# [Page text]
□ □ □ □

Pocahontas County High Point Trip Report
Bald Knob (4,842 ft) and two unnamed points (4,840+ ft)
Date: June 8, 1999
Author: Fred Lobdell
The reader should be aware that there are 3 possibilities for the HP of Pocahontas County.
Literature put out by the state gives Bald Knob as the state's second-highest point at
4,842 feet. However, this is only 2 feet above the highest contour so the other two points
need to be considered also. I don't know how accurately the state surveyed these areas;
my guess is that they're more interested in drumming up business for the Cass Scenic Railroad,
owned and operated by the state.
The other two points are owned by Snowshoe Ski Resort. I talked with four different employees,
and they don't seem to have a problem with hikers. In fact, they seem to encourage summer
recreationists; that's why they have a bicycle shop on the premises.
Second, you should be aware that the railroad does not go to the summit.
Rather, it goes to an observation platform and picnic area, but it's not the summit.
As I didn't ride the railroad, I don't know if it's possible to hike to the summit from the
railroad terminal with the authorities watching.
The railroad ride costs $14 and takes 5.5 hours for the round trip.
The topographic map shows a road going to the top of Bald Knob, but apparently it's not
accessible to the public. If you want to give the railroad a try, the station is in the
village of Cass on WV route 66.
For a way that is both quicker and cheaper, continue west on 66 past the station to Back
Mountain Road (county route 1). Turn right (north) on 1 and go about 5 miles on this twisting,
turning, 1.5 lane road to Forest Service Rd. 235. Turn left (west) on 235 and follow it
as it switches back several times in its climb to end at a "T" intersection with another road
that runs along the ridge crest. (FS 235 shows as a jeep trail on the 25-year old topo,
but has been upgraded to a good-quality gravel road.) You'll have to park here, as the
intersecting road is gated in both directions.

□ □ □ □

# [How to complete this task]
Carry the Bald Knob trip report above forward, starting right after its last sentence.

# [Information supplied]
□ □ □ □

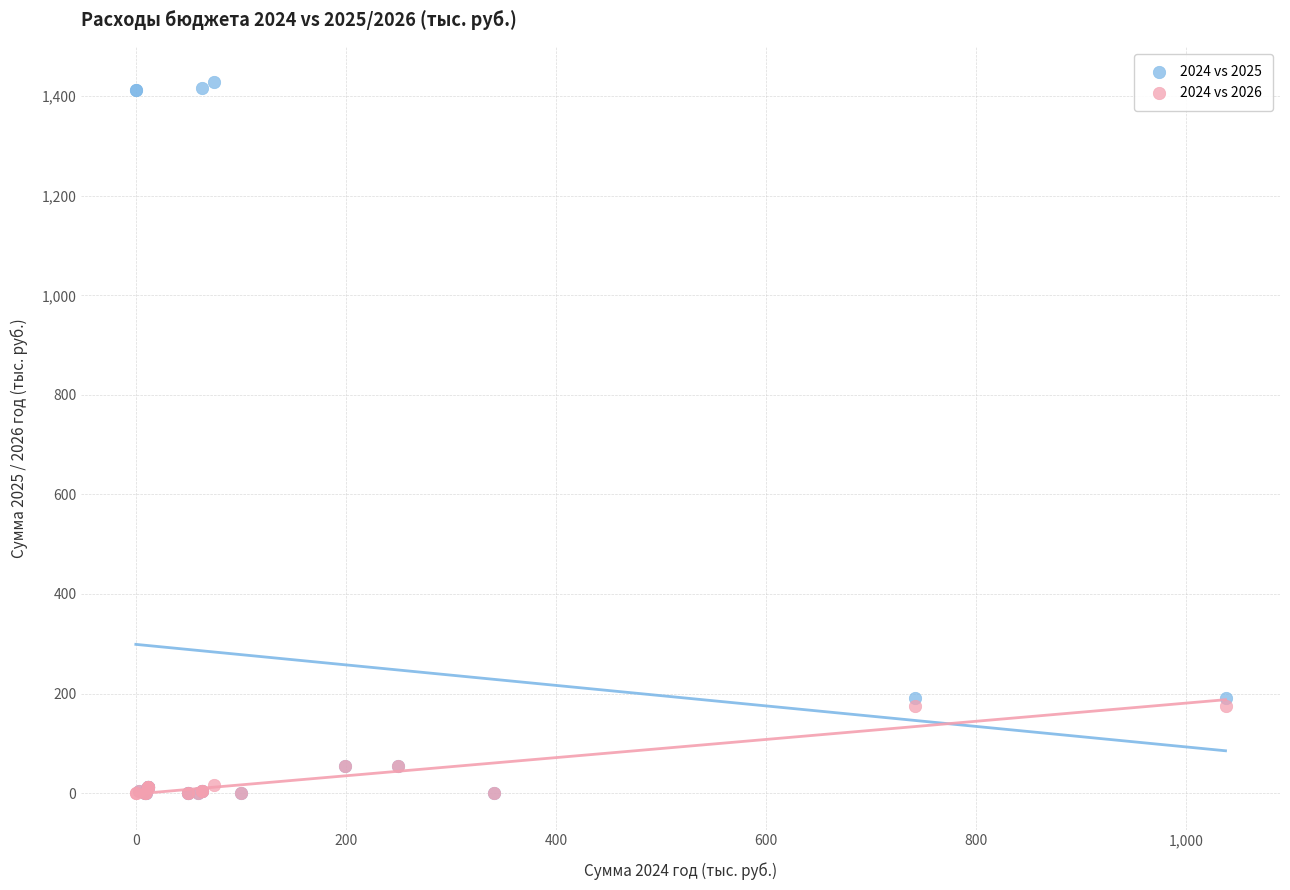

What are all the series names shown in the legend?

2024 vs 2025, 2024 vs 2026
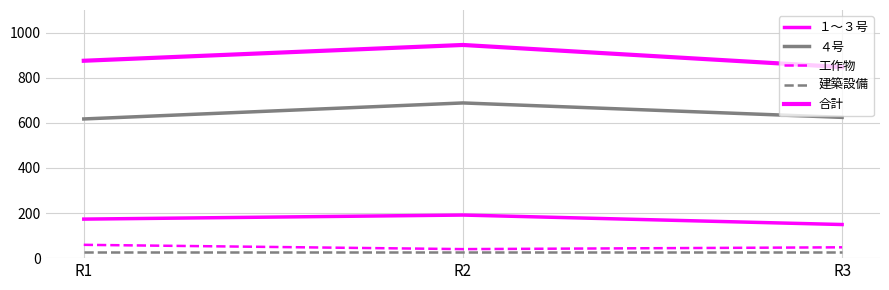

Which series has the largest range (max minus min)?

合計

□ □ □ □

# [Written reply]
Take the gated road to the left and follow it as it swings around unnamed knob 4654 in a big arc.
This is easy walking; slopes are very gentle and the footing is good.
After about 2.2 miles, and climbing about 200 feet, you will cross a stream at a hairpin turn.
After another few hundred feet up the road, it will be possible to avoid the half mile
or so to the intersection with the railroad by bushwhacking uphill to your left.
A climb of about 60 feet should bring you out on the road and railroad. Turn left and walk
uphill for about a half mile to where a rough road crosses the railroad. (I found walking
the railroad easier than walking the road along side it.) Turn right (south) here and
follow this rough road as it climbs for about a half mile to the lookout tower and observer's
cabin on the summit.
To get to the other two points, continue west from Cass on WV 66 for about 9 miles to the
entrance to the Snowshoe ski area. (This point is about 0.8 miles east of the intersection
of 66 with US 219.) There is a visitor center on the right as you turn into the entrance,
where there is a large 3-D map of the ski complex. The entire area has undergone (and is
still undergoing) an explosion of building, with condos and other developments all over
the summit ridge, and I found it useful to compare my outdated map with the map at the center.
Drive up the entrance road, shortly passing under a gate that proclaims, with unintended
irony, "Forever Wild". After about 4 miles there will be a 5-way intersection and the main
road takes a sharp bend to the right. Follow the main road past various developments and
through an open gate for about 2.5 miles to an area where construction debris is lying around.
(This point is past where it is shown as ending on the topo; the road now appears to pass
through the highest contour.) The road is gated a short distance ahead, and soon thereafter
degenerates into a trail. A left fork starts descending the mountain; I don't know where it goes.
The high area, supposedly containing BM "Thorny", should be on the right (southwest).
I wandered around among the spruce, blackberry bushes, and other stuff, trying to cover all
the possibilities. I did not find any bench mark.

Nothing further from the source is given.